*** TEXT UNDER STUDY ***

It's fairly nifty in the demos that I saw, and works on the iphone with no problem.


Also consider haXe: http://haxe.org/ It's an actionscript-inspired unified language which can be compiled into JS, Flash, PHP, C++ or interpreted on (yet another, sic) VM as an apache mod.


Maybe since they are helping kill off IE6, they will be smart and really be ruthless about keeping people on the latest browser.

It is in their own best interest to regain respect. It would be a very effective marketing campaign in the technology/web industries.


Gotta give them some respect for including the Opera 10.60 beta, which lowers their position and which they could have been excused for not doing.

I am really happy that MSFT is finally taking IE seriously.


I hope they will in the future support WebGL. I'm building an app using it and would really like them to do so. It's not a deal breaker for us, our user base is mostly scientific users which don't usually mind having to install firefox/chrome/safari if they aren't already using it. With that said, one more browser supporting it can't hurt.


Under video "<video> MP4 H.264 playback support, using hardware or software decoding. Support for WebM software is not included in this release."

Does that mean that IE9 is planning to support WebM? All I can find is mentions that IE9 can use codecs installed on the users computer but I can't find any commitment to WebM being bundled.


I believe WebM is not bundled. It will play it if the user has installed it: http://blogs.msdn.com/b/ie/archive/2010/05/19/another-follow...


I think that statement is just an indication that they aren't recognizing the WebM content type yet in the video tag. I have tested this version of the preview with WebM Directshow installed and it indeed doesn't work yet.


Microsoft isn't bundling the codec, but they have promised to make IE9 work well with it. Halfhearted support.


That's called being technically competent, not being halfhearted. Codecs do not belong in browsers.

People want video outside of browsers. Should everything that wants to support video have its own built-in copy of every codec? That's bloated.

In addition to bloat, if each thing has its own implementation, there will be subtle (and probably not so subtle) differences in them. It will annoy users if their videos look different depending on whether they are in a browser, or they downloaded the file and are playing it in a media player.

If the codec has user-setable options, the user has to set their preferences in multiple places.


Gotta disagree with you a bit. Most content that users watch online isn't (easily) downloadable and playable anywhere except in a browser. And even if it was, I'm not sure that anyone except a very small minority of users would ever take advantage of it. To a growing number of users, the OS is just something that you need in order to run a web browser, nothing more.

*** End of TEXT UNDER STUDY ***
*** MATERIAL PROVIDED ***

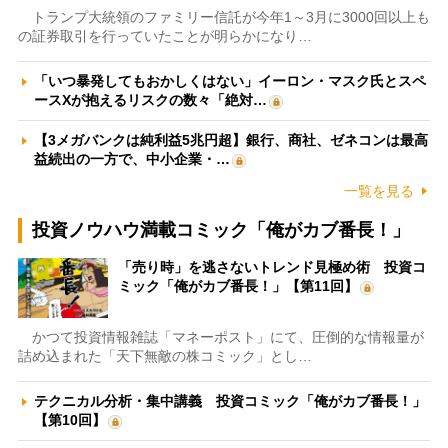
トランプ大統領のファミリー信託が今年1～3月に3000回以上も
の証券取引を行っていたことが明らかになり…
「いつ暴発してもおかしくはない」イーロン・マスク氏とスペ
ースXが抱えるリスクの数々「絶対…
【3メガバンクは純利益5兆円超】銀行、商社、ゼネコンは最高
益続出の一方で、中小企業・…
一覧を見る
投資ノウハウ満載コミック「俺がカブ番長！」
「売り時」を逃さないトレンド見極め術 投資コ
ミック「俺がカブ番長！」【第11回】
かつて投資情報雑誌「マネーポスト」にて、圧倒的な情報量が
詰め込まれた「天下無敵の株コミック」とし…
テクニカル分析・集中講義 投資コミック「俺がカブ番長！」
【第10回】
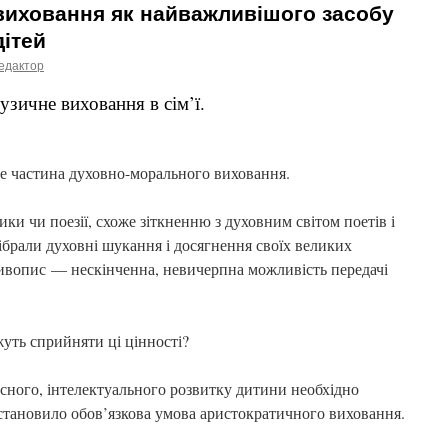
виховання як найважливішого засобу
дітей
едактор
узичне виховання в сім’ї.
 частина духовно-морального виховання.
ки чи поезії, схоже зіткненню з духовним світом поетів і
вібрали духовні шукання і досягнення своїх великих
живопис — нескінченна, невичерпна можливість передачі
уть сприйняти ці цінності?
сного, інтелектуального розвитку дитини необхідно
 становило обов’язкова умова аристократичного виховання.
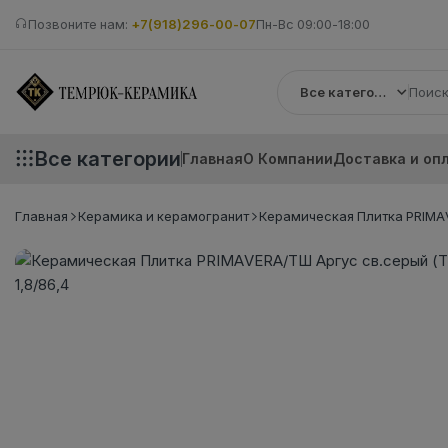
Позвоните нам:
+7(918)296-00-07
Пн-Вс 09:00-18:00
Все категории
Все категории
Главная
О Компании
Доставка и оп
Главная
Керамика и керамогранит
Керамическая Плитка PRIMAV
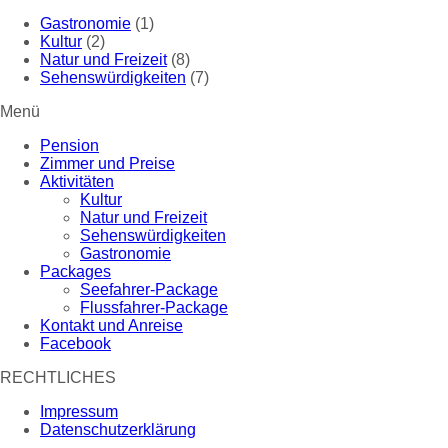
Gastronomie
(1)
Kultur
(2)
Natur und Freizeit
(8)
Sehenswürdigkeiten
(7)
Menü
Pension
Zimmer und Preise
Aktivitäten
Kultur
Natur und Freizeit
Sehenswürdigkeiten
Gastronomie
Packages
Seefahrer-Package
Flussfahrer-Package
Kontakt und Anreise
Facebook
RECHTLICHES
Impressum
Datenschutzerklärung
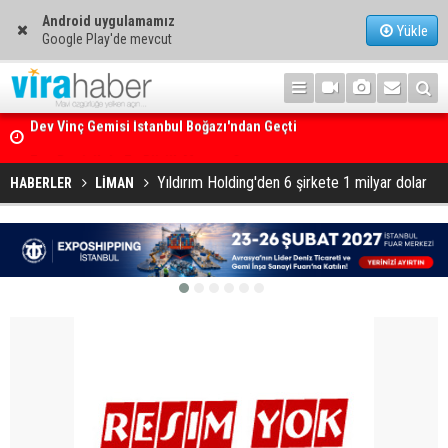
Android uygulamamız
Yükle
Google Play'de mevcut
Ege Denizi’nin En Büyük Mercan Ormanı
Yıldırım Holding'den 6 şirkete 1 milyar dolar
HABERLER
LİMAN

*** End of MATERIAL PROVIDED ***
*** MATERIAL PROVIDED ***

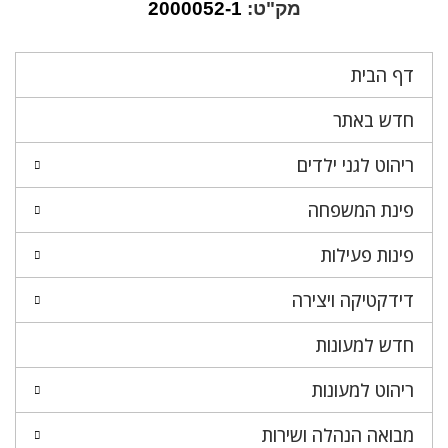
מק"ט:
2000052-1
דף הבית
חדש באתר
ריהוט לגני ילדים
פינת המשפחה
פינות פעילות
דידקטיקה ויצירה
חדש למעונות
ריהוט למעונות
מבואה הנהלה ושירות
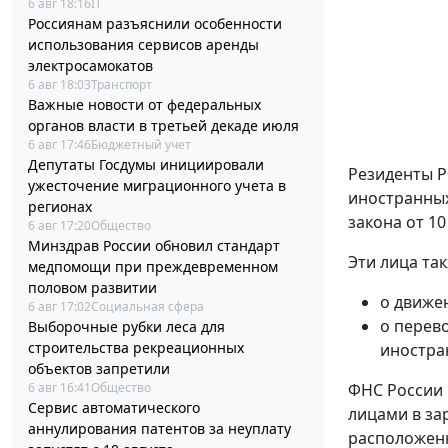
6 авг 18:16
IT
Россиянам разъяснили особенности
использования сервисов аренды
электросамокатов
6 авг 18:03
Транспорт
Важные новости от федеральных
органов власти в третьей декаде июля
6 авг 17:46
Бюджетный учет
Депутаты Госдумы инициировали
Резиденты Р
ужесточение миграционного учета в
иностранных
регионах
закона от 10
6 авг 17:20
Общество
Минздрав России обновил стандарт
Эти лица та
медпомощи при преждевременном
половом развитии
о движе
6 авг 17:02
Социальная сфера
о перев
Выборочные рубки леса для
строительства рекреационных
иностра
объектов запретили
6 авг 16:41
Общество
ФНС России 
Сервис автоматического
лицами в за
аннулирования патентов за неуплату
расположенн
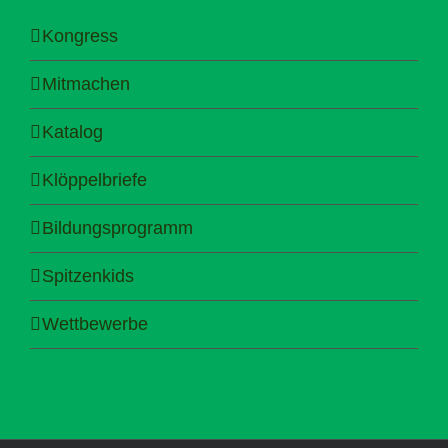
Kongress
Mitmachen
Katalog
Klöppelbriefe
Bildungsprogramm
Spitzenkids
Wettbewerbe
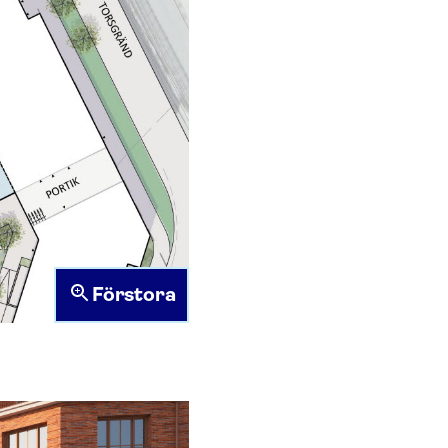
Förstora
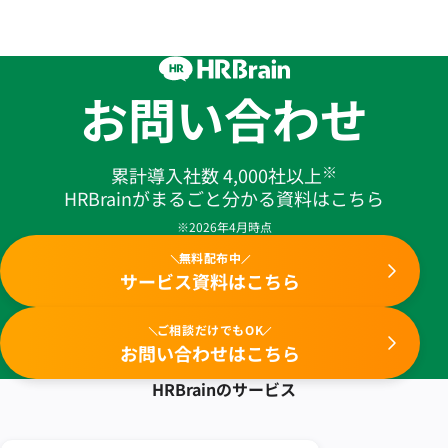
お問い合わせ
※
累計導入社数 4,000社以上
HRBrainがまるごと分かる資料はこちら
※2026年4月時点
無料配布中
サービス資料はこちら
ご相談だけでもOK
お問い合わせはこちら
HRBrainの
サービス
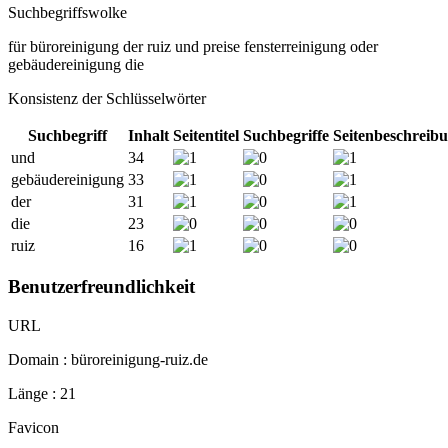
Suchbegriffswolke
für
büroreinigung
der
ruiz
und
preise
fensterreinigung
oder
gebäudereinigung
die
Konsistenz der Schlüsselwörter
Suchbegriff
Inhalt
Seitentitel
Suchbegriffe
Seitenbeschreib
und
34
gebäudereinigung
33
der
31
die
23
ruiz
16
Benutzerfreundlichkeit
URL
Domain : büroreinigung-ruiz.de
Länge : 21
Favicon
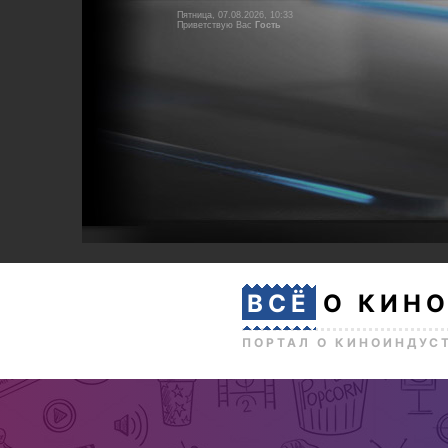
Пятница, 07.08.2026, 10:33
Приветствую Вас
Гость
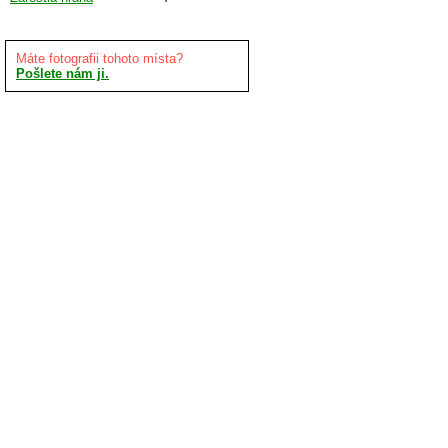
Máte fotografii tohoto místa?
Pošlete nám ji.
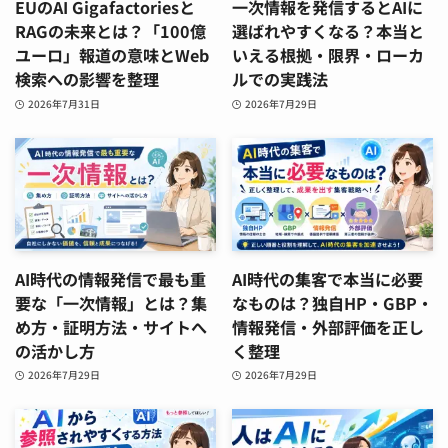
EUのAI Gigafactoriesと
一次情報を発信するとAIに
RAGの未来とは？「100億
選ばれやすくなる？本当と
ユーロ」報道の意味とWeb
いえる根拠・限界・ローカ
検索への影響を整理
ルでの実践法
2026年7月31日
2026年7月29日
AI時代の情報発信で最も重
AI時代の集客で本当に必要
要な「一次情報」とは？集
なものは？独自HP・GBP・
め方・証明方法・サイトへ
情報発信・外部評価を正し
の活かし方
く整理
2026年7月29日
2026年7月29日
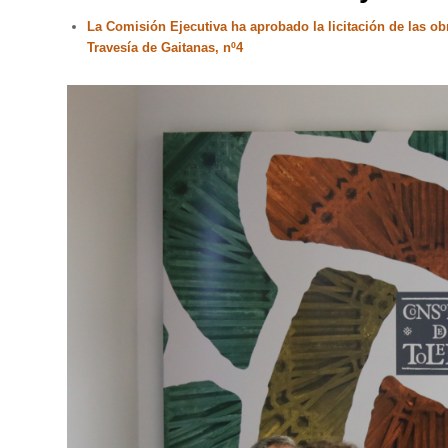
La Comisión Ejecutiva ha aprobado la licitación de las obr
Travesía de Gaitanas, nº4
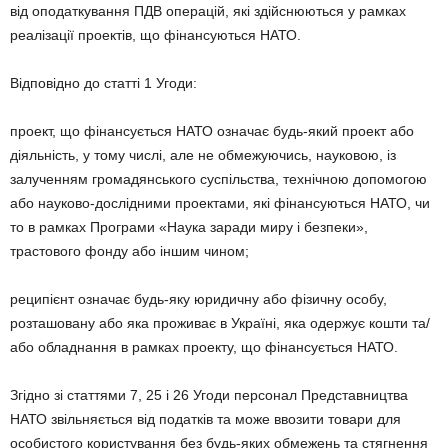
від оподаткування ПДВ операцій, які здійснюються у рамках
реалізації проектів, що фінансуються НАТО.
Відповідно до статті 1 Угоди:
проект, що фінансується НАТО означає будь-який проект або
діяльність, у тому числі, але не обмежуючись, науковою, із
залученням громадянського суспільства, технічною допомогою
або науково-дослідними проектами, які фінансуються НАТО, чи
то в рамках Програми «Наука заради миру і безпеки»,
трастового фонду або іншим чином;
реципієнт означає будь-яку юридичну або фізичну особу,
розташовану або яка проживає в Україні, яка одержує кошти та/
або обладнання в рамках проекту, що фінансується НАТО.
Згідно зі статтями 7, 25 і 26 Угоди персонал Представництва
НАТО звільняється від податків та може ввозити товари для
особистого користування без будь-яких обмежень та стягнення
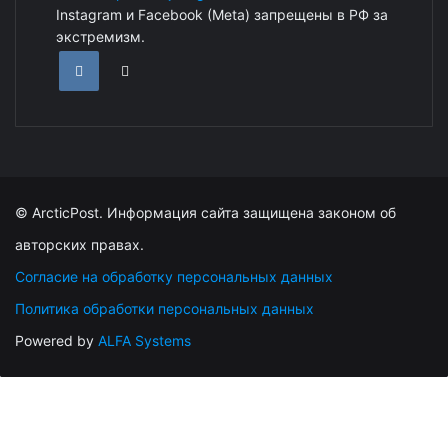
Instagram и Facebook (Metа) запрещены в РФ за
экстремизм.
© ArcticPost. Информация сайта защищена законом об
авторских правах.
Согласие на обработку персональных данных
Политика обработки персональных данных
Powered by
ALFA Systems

*** End of MATERIAL PROVIDED ***

● **PROBLEM SET**:
1. Condense the paragraph of the browser discussion that begins "In addition to bloat" into one shorter sentence that keeps its main points.
2. Carry the browser discussion forward from its final comment.
The listing was taken from a separate source.

● **LIST OF ANSWERS**:
1. Beyond the bloat, separate codec implementations would differ in subtle or obvious ways, which would annoy users whose videos look different in a browser than when downloaded and played in a media player.

2.
I think it's far more important to ensure that video plays easily and looks consistent across multiple machines, at least when played in the same browser. I can see someone understanding if a video doesn't look the same in Firefox as it does in WMP, but I suspect they'll be pretty annoyed if it works in Firefox on the computer downstairs, but not on the computer upstairs.

Most users don't know what the hell a codec is and don't care. They just want the software to work, and they want it to work the same across multiple computers and platforms. And if bundling the codecs in with the browser makes stuff 'just work,' then that's where the codecs ought to live, bloat be damned. Bits are cheap, goodwill and usability are expensive.

Web video is too important to a user's experience with a browser for browser developers to leave it up to the underlying OS. Bake it in, and it's guaranteed to work. If you let it depend on plugins or underlying media frameworks, then you're just asking for trouble.

That said, some sort of option to let the OS handle video wouldn't be bad, with a fallback to the embedded decoder -- this would let users take advantage of OS features or plugins that are tailored for their hardware (or just bleeding edge), while still ensuring that everyone gets at least basic video support just by virtue of installing the browser.

Put bluntly, video is a core part of the web and has been for some time; it's part of what many users expect a browser to do, and do well. You don't outsource core features if you want them to be done right and consistently.


MS can't do due dilligence on every codec in the world. I suspect they spent a fair amount of money and time getting confidence in H264. Just because one of their rival companies pushes another codec hardly seems to be justification to take on responsibility for it (which they would if they shipped it).


Nobody's suggesting they should perform due diligence on every codec in the world. WebM is the only codec that has any chance of actually becoming universal — that's why they should support it. The next two biggest browsers in the market are already supporting it zealously. If Microsoft really supports Web standards, they need to support WebM.


WebM is not a "web standard" anymore than H264. By that logic, if Mozilla really supported web standards, they'd support h264 playback since Safari, Chrome, and IE will. Even if I have an h264 codec on my system, FF won't play the stupid video.

Web standards would be so much easier if we could just have 2 browsers implement something to make it a standard ;)


If Google indemnifies all users on all browsers (and also pick up any losses due to injunctions and such that may occur in the process of a lawsuit), that would be a good first step to having more web vendors pick it up. Until then, I think most companies are more comfortable not shipping it. Putting it in the box puts a lot more legal repsonsibility on you.


It's already shipping from Google and Mozilla, and their site suggests that Nvidia and ATI are building hardware decoders. It's not like this is some rinky, fly-by-night operation. And I don't see how any of what you said is not true of any other video format. Does MPEG-LA offer indemnification? I'm pretty sure not.


I don't believe MPEG-LA offers indemnification, but that's why MS has been planning this for literally years. I've talked to people that say MS has spent millions just in due dilligence around this specific codec. Plus you can go to every vendor in MPEG-LA and you'll get the same response, that it looks safe so far.

What about WebM? If it were me at MS, I'd do exactly what they're doing. Support the codec if its there. If it turns out that this codec looks good with respect to IP (start investigating now, knowing it will take a while) then add support in IE10 or IE11.

There's very little upside to rushing adding this in the box. And they're not blocking its use. They're simply saying, we don't want to ship it right now.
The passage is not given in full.